まだ若いのでずっと先だろうと思っていましたが、受賞を知って、世界がこの人を必要としたのだろうなと思いました。ジェノサイドを背景に人間の尊厳の回復をテーマとして書いている作家なので、今日的状況に合致しています。

英語圏では、『菜食主義者』と『少年が来る』の2冊、そして『白』(日本語タイトル:『すべての、白いものたちの』)が読まれており、選考理由の「歴史的なトラウマに立ち向かい、人間の命のもろさをさらけ出す強度のある詩的散文」と合致するからです。
『白』も詩的散文という意味では合致しますが、歴史的トラウマが強く出ているのは特に『少年が来る』です。

『菜食主義者』きむ ふな訳 クオン
『少年が来る』井手俊作訳 クオン

――斎藤さんはご著書『韓国文学の中心にあるもの』の中で、『少年が来る』を「光州事件1を描いた小説の決定版」とされていますね。ハン・ガンさんにとって「これは避けられない小説、ここを通過しないとどこにも行けない」作品だったと。
斎藤さんは、そのモチベーションの背景を2010年代の韓国社会の変化だと指摘されています。李明博・朴槿恵両政権の時代は「光州事件に対する態度にさまざまな変化が見られ、インターネット上で事件の犠牲者や遺族へのヘイト発言がくり返されることも多かった。ハンガンがこの小説を構想し、2014年に完成させたのも、そうした事情を受けてのことと見ていい」。その通りだと思います。光州民衆闘争が韓国現代史にあってどれほど重要なものなのか改めて感じます。
今、韓国で話題になっていますが、朴槿恵政権が作った現政権を批判する「文化芸術界ブラックリスト
2」にハン・ガンさんが挙げられていたということも今更ですが納得できます。

「剥奪された存在」だと感じる人にとっては他人事ではない

ーー2021年に発表された『別れを告げない』は斎藤さんが翻訳されていますが、この作品も重要ですよね。

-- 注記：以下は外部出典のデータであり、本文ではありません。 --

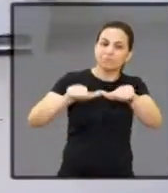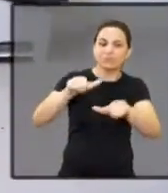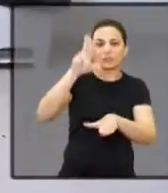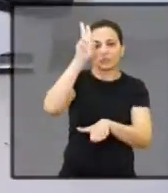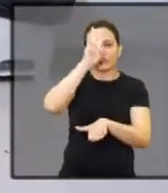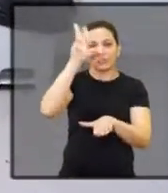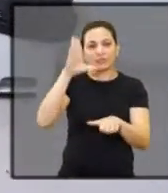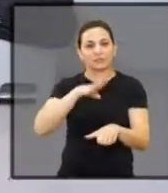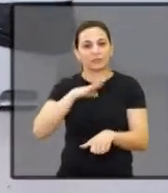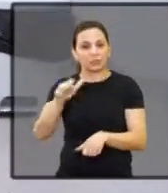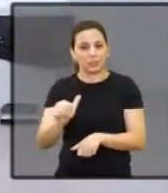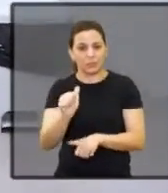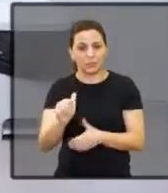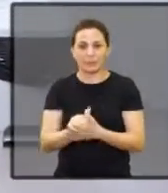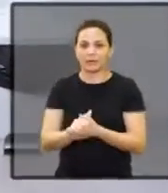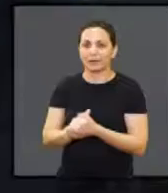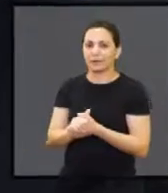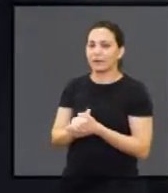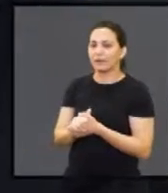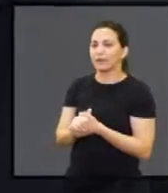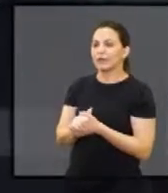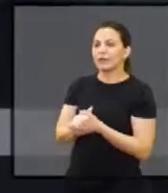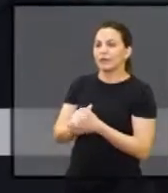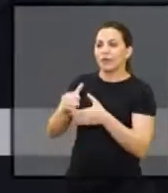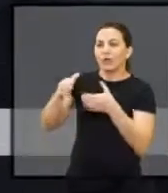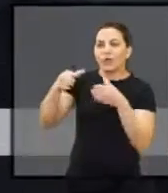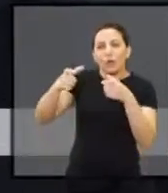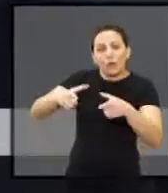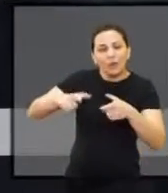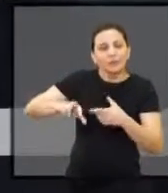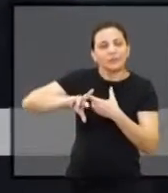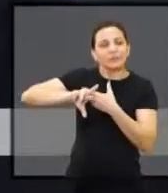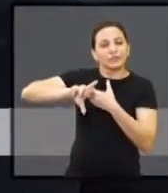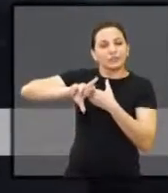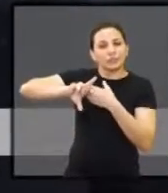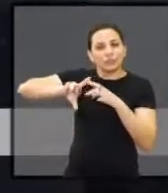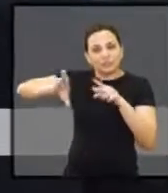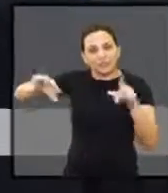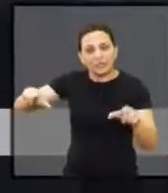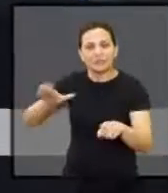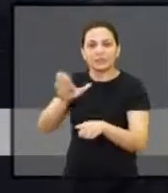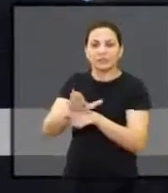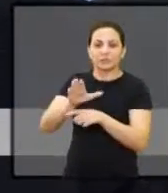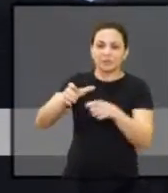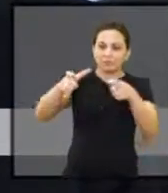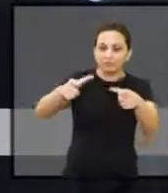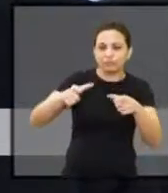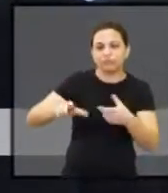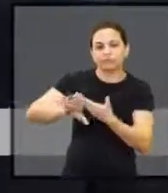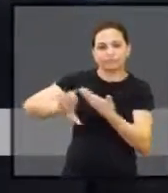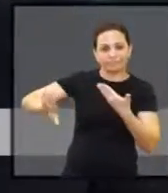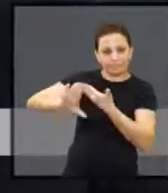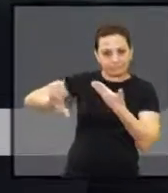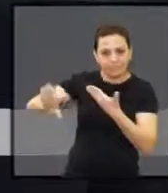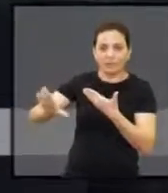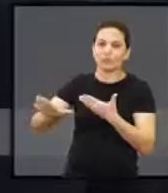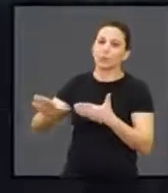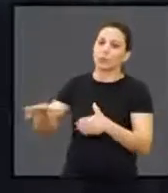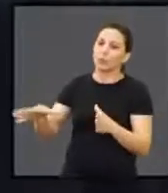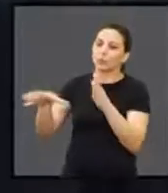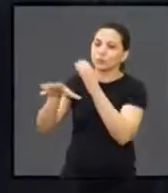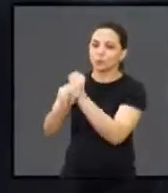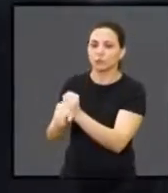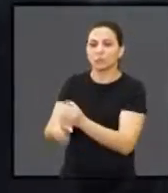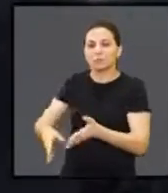mudança na história da cidade. Uma época funcionou no asilo, depois ficou disperso em várias unidades, e agora nós conseguimos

済州島四三事件3を扱う『別れを告げない』は来年1月に英訳が出ると聞いていますが、この作品も歴史的なトラウマに立ち向かうものです。

『別れを告げない』は、非常に深刻なテーマであり、また身体的に痛みを感じるような描写が続くにもかかわらず、読者から、読み始めたら途中でやめることができなかったという声を多数聞きました。自分はなんらかの意味で「剥奪された存在」だと感じる人にとっては他人事ではないというか、惹きつけられるところがあるのだと思います。

生と死の間を彷徨う人間は『少年が来る』にも描かれていましたが、『別れを告げない』でいっそうの深化が見られました。人間の生と死をめぐる想像力の可動域をぐっと広げるような小説です。

同時に、辛くて読めなかった、人間にこんな残酷なことができるのかという感想も多く目にしました。確かにそうなのですが、関東大震災の朝鮮人虐殺の例を見ればわかるように、地球上のどこでも起きてきたことである。そういう点を考慮すると読後の思考が深まるのではないかと思います。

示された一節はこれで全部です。